Mac Namee B, Cunningham P, Byrne S, Corrigan O I
Department of Computer Science, Trinity College, 2, Dublin, Ireland.
Artif Intell Med. 2002 Jan;24(1):51-70. doi: 10.1016/s0933-3657(01)00092-6.
This paper describes a bias problem encountered in a machine learning approach to outcome prediction in anticoagulant drug therapy. The outcome to be predicted is a measure of the clotting time for the patient; this measure is continuous and so the prediction task is a regression problem. Artificial neural networks (ANNs) are a powerful mechanism for learning to predict such outcomes from training data. However, experiments have shown that an ANN is biased towards values more commonly occurring in the training data and is thus, less likely to be correct in predicting extreme values. This issue of bias in training data in regression problems is similar to the associated problem with minority classes in classification. However, this bias issue in classification is well documented and is an on-going area of research. In this paper, we consider stratified sampling and boosting as solutions to this bias problem and evaluate them on this outcome prediction problem and on two other datasets. Both approaches produce some improvements with boosting showing the most promise.
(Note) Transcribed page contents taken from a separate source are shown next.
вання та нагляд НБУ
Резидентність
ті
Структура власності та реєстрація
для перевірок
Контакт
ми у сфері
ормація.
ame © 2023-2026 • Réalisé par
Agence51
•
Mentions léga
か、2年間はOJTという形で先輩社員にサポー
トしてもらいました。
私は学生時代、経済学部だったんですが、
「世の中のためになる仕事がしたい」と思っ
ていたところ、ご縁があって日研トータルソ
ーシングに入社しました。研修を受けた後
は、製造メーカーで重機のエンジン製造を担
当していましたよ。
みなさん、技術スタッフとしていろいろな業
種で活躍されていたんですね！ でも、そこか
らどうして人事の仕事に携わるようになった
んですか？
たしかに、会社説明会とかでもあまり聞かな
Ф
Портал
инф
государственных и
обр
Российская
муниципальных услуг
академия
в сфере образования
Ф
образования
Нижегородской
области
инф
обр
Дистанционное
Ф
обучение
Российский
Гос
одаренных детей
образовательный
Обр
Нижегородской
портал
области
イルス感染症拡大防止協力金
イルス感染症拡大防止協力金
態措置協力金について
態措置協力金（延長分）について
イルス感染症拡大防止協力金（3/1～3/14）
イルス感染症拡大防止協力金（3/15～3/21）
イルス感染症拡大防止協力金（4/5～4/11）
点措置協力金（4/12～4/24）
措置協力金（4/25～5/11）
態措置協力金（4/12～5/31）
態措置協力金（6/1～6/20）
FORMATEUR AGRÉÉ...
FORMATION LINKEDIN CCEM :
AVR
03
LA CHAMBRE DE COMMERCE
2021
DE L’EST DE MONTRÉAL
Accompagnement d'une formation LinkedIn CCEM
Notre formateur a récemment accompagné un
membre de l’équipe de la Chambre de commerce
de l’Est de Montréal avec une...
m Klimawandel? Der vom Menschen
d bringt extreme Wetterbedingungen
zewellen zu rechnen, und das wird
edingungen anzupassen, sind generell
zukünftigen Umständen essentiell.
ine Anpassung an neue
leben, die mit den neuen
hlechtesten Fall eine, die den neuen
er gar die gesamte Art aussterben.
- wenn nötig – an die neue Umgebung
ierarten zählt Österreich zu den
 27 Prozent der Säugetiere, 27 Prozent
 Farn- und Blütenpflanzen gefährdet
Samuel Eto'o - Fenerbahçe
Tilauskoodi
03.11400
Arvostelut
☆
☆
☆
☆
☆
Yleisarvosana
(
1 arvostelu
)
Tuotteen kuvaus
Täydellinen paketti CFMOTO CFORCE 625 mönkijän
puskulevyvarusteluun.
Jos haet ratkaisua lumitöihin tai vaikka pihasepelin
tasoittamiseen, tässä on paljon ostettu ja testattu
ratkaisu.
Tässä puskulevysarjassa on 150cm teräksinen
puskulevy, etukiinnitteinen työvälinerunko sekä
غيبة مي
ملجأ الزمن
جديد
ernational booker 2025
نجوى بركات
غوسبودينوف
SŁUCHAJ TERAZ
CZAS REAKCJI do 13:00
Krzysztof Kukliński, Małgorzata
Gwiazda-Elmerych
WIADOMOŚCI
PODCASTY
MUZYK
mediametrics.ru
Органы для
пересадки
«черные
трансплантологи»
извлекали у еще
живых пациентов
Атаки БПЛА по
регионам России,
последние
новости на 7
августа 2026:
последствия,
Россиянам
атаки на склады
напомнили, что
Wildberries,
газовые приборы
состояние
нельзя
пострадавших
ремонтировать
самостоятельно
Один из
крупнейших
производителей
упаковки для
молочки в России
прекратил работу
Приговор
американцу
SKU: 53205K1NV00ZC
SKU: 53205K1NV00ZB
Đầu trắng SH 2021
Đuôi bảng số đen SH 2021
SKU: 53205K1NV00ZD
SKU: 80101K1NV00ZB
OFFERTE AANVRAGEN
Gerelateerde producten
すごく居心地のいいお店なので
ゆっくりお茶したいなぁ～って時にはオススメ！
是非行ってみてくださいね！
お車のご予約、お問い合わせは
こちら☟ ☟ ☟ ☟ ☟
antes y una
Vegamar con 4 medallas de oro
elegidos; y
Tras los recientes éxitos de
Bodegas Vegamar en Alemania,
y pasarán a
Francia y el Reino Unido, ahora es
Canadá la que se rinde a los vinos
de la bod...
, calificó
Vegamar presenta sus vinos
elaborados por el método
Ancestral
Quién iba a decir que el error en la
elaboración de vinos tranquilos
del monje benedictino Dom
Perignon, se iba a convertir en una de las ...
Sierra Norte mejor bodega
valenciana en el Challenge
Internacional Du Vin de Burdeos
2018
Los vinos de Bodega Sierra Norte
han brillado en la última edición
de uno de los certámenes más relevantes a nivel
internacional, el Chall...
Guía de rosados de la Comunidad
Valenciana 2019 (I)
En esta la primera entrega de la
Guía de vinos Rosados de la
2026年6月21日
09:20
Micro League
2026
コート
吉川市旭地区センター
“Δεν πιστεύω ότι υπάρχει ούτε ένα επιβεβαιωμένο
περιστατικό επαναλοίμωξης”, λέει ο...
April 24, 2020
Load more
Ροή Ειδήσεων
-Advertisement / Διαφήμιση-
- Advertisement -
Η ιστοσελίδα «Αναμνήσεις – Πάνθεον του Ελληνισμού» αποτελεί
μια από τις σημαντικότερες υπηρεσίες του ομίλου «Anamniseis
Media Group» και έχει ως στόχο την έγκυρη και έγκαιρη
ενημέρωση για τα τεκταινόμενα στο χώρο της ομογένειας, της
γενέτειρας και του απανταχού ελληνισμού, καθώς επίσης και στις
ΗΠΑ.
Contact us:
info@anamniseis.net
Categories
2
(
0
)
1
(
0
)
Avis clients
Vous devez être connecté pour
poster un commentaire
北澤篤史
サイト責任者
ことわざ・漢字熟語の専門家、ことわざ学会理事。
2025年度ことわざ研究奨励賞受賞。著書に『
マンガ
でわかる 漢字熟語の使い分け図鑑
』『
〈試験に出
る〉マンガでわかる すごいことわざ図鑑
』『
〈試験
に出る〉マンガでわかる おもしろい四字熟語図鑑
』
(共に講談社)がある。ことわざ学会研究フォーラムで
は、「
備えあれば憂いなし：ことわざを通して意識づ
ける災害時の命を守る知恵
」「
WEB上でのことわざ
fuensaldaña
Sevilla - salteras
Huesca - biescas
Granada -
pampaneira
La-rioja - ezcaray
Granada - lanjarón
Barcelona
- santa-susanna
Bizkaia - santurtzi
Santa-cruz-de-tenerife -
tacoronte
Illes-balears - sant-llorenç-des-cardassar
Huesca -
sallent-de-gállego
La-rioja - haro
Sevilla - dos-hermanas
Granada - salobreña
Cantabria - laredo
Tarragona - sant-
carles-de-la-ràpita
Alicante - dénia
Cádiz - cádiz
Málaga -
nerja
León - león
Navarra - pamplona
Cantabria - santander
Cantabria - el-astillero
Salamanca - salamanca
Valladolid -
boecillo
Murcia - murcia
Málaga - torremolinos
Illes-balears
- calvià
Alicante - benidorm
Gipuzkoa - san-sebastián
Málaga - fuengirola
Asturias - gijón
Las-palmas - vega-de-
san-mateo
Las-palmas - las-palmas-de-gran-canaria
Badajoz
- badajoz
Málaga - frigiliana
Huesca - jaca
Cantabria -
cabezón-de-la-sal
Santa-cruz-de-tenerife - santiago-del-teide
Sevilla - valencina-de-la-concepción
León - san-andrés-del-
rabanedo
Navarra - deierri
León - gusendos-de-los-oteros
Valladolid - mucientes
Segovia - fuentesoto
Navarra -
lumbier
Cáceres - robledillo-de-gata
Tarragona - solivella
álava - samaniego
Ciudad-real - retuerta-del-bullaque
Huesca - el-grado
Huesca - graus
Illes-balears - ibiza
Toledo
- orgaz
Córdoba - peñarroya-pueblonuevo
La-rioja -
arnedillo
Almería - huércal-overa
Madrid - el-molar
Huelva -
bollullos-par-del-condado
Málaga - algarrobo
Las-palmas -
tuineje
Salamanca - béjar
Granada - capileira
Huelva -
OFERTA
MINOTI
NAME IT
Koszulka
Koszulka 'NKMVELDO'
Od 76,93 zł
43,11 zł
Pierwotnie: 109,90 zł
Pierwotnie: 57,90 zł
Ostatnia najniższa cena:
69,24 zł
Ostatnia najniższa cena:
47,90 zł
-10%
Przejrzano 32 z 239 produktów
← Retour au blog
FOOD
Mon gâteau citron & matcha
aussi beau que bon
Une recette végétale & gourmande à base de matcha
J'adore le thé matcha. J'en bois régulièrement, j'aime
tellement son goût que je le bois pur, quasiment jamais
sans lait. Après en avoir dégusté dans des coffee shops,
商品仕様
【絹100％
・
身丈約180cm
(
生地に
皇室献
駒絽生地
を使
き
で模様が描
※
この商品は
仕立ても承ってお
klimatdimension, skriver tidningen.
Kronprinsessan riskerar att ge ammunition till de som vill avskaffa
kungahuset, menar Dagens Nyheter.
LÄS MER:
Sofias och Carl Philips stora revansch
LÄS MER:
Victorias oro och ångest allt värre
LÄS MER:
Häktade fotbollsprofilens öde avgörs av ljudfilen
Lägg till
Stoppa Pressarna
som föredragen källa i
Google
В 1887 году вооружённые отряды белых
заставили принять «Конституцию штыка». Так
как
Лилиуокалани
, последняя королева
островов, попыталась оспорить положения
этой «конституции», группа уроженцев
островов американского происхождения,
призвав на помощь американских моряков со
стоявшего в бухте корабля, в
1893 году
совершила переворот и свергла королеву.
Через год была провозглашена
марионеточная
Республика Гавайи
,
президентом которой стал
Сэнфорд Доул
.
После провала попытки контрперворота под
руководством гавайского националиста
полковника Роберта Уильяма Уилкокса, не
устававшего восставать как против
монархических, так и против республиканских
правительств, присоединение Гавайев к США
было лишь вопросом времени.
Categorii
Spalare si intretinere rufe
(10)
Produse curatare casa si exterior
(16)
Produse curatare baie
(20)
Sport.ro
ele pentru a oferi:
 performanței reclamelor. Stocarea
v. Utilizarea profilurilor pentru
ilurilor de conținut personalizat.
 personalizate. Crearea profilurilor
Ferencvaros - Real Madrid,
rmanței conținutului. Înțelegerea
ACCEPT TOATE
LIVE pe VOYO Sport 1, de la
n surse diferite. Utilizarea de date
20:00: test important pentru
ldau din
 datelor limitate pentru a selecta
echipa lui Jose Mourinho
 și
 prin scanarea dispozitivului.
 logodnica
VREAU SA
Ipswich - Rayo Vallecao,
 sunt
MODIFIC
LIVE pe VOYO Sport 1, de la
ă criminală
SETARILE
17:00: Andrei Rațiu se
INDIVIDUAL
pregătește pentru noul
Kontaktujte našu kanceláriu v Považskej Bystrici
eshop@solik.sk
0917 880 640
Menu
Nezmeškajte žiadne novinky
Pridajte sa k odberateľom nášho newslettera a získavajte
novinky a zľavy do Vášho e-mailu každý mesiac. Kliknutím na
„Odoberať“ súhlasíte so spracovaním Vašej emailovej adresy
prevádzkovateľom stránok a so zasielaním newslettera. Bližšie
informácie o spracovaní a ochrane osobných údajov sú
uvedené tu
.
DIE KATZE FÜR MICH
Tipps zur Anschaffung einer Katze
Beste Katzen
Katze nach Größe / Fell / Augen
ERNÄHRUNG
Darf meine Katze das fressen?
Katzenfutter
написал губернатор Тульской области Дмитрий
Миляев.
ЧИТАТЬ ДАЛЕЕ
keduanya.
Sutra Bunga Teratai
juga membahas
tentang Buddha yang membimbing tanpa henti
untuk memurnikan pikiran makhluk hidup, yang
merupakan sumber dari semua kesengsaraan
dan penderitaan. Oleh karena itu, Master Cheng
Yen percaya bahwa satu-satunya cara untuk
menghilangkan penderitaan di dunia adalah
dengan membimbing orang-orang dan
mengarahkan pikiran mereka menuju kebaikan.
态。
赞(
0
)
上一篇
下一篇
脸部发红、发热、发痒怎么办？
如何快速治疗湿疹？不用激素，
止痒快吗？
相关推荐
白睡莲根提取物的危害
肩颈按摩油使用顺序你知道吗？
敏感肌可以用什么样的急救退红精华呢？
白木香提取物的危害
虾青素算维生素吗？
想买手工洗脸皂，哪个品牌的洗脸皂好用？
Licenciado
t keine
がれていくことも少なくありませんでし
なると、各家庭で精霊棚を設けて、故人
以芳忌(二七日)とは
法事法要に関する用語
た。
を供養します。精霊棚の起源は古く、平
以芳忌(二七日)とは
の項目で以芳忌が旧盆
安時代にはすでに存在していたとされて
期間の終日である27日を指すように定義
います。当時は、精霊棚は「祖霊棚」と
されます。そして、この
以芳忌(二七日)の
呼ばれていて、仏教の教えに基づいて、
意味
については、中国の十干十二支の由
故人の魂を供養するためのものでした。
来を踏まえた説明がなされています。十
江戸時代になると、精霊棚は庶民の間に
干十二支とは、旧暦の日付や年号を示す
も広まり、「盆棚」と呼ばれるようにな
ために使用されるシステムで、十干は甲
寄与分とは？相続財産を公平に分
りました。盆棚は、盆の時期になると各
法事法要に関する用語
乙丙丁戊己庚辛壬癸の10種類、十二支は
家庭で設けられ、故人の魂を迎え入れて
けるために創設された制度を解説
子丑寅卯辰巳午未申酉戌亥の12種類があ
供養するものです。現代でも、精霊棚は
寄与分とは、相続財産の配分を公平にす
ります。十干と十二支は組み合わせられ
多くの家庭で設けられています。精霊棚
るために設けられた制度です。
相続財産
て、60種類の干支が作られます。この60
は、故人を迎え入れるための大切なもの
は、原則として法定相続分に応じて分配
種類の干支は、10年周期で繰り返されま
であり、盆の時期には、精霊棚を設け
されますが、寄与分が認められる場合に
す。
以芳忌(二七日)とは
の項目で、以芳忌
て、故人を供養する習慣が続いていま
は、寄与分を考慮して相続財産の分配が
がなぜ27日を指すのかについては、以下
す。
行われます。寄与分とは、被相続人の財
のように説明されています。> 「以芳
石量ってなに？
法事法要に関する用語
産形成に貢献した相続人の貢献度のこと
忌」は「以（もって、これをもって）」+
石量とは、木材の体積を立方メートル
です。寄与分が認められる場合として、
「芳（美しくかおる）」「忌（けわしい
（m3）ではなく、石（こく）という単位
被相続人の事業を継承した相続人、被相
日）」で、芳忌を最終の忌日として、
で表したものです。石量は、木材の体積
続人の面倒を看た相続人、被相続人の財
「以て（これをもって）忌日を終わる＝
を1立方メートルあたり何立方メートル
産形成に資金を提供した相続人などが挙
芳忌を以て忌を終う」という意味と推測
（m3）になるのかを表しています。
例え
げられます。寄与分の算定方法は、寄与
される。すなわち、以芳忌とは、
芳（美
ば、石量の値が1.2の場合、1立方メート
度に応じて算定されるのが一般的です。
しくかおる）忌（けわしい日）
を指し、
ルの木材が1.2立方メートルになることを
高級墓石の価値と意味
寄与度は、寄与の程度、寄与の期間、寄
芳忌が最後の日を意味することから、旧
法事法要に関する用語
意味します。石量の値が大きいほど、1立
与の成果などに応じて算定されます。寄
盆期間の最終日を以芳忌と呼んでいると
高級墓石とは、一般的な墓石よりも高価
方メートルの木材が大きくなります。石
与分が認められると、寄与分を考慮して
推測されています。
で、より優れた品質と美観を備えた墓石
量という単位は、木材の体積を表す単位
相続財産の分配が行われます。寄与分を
本文描述了在抗凝药物治疗结果预测的机器学习方法中遇到的一个偏差问题。要预测的结果是患者凝血时间的一种度量;该度量是连续的,因此预测任务是一个回归问题。人工神经网络(ANNs)是一种从训练数据中学习预测此类结果的强大机制。然而,实验表明,人工神经网络倾向于训练数据中更常见的值,因此在预测极端值时不太可能正确。回归问题中训练数据的偏差问题类似于分类中少数类别的相关问题。然而,分类中的这个偏差问题已有充分记录,并且是一个正在进行研究的领域。在本文中,我们考虑分层抽样和增强作为解决此偏差问题的方法,并在这个结果预测问题以及另外两个数据集上对它们进行评估。两种方法都产生了一些改进,其中增强显示出最有前景。